Page segmentation data:
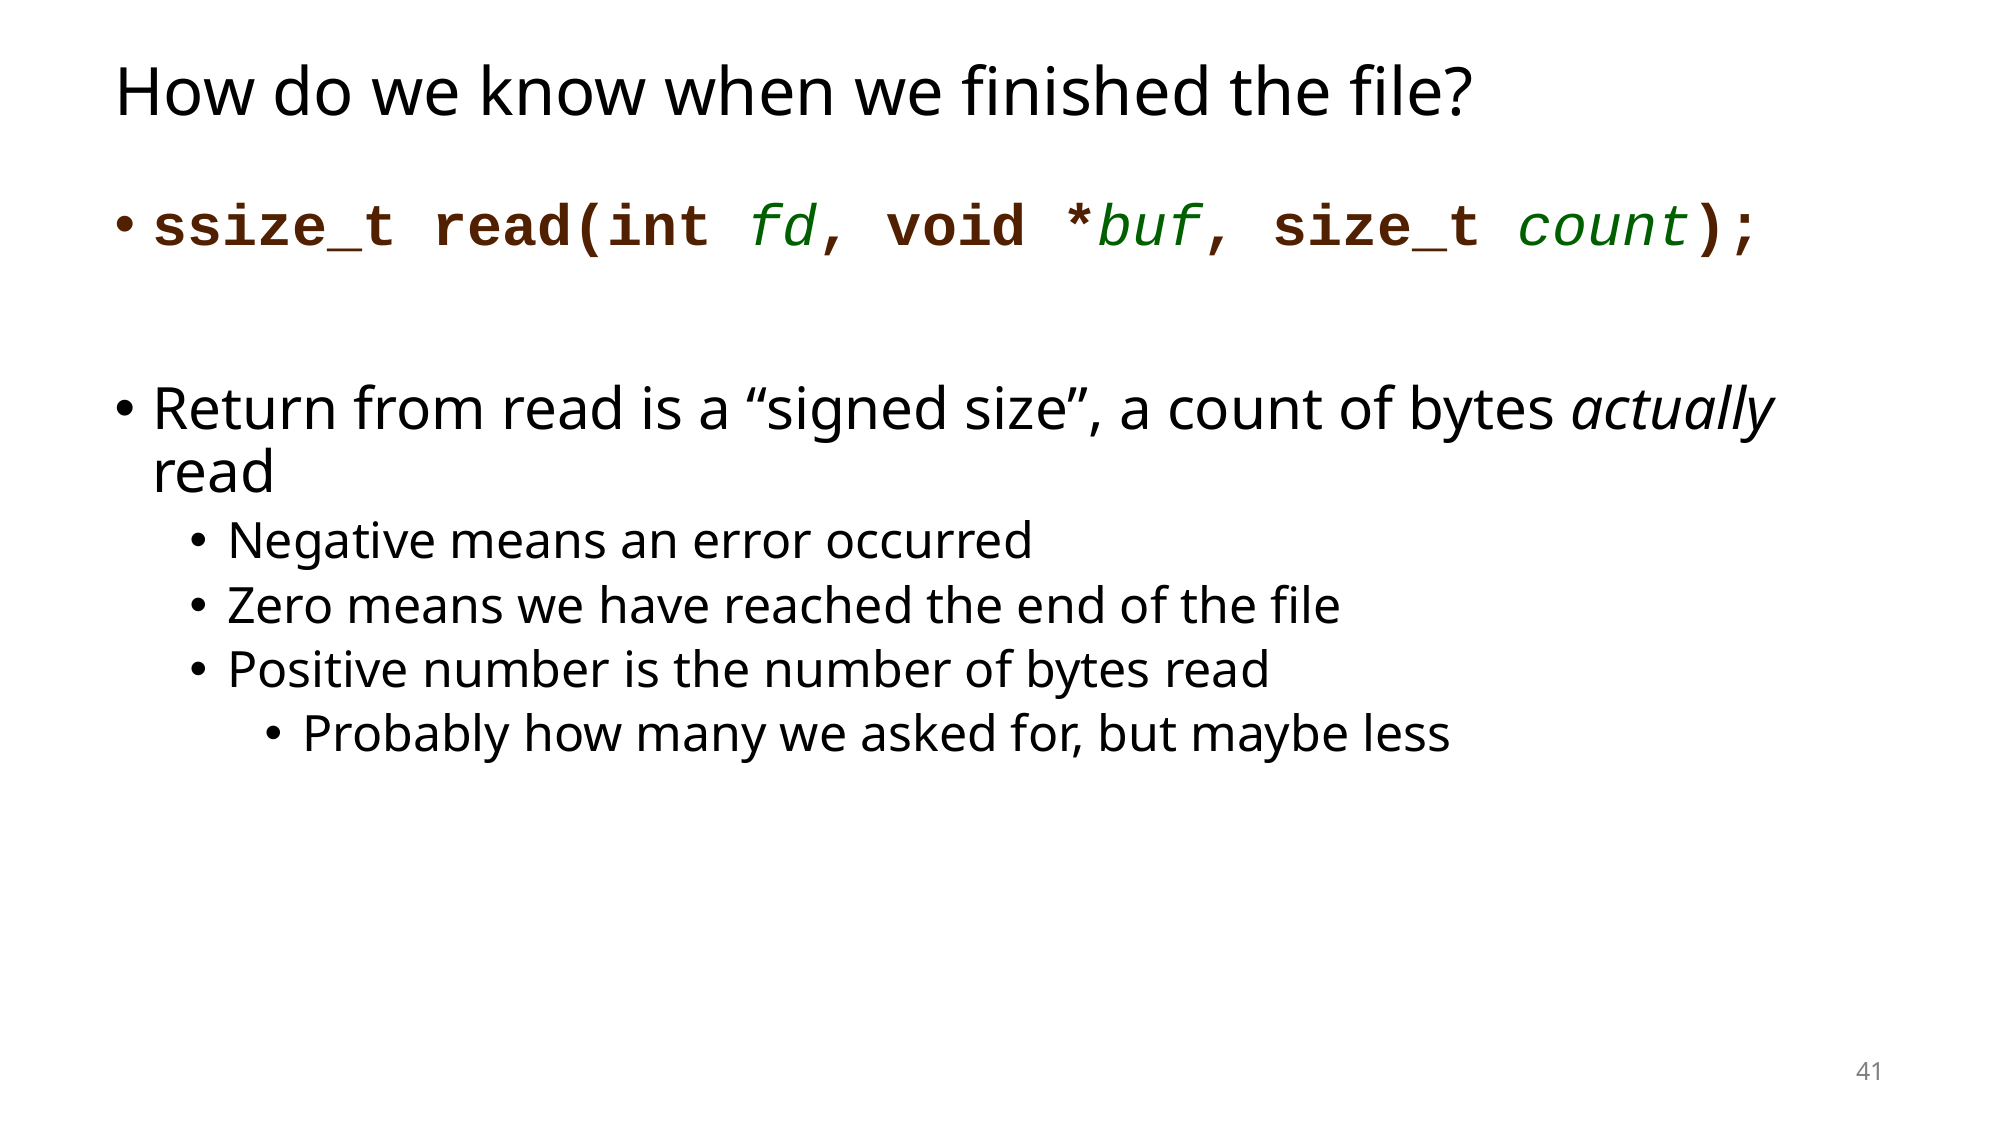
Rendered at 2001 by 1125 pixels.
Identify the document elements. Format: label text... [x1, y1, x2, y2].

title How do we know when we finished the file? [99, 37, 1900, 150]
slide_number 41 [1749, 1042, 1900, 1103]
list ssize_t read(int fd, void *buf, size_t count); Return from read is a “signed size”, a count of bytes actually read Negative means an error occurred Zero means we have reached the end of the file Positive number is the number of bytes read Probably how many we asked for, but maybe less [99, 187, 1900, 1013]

* * *

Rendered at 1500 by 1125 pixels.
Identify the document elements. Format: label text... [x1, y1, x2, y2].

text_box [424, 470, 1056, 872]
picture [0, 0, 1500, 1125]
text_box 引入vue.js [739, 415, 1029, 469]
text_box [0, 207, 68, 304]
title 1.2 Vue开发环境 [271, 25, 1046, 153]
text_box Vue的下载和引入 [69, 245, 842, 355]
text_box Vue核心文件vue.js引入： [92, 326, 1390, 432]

● ACTIVITY
What is the number of lines in these entries that hold "Rendered"? Reply with the figure alone.

● EXERCISE SOLUTION
2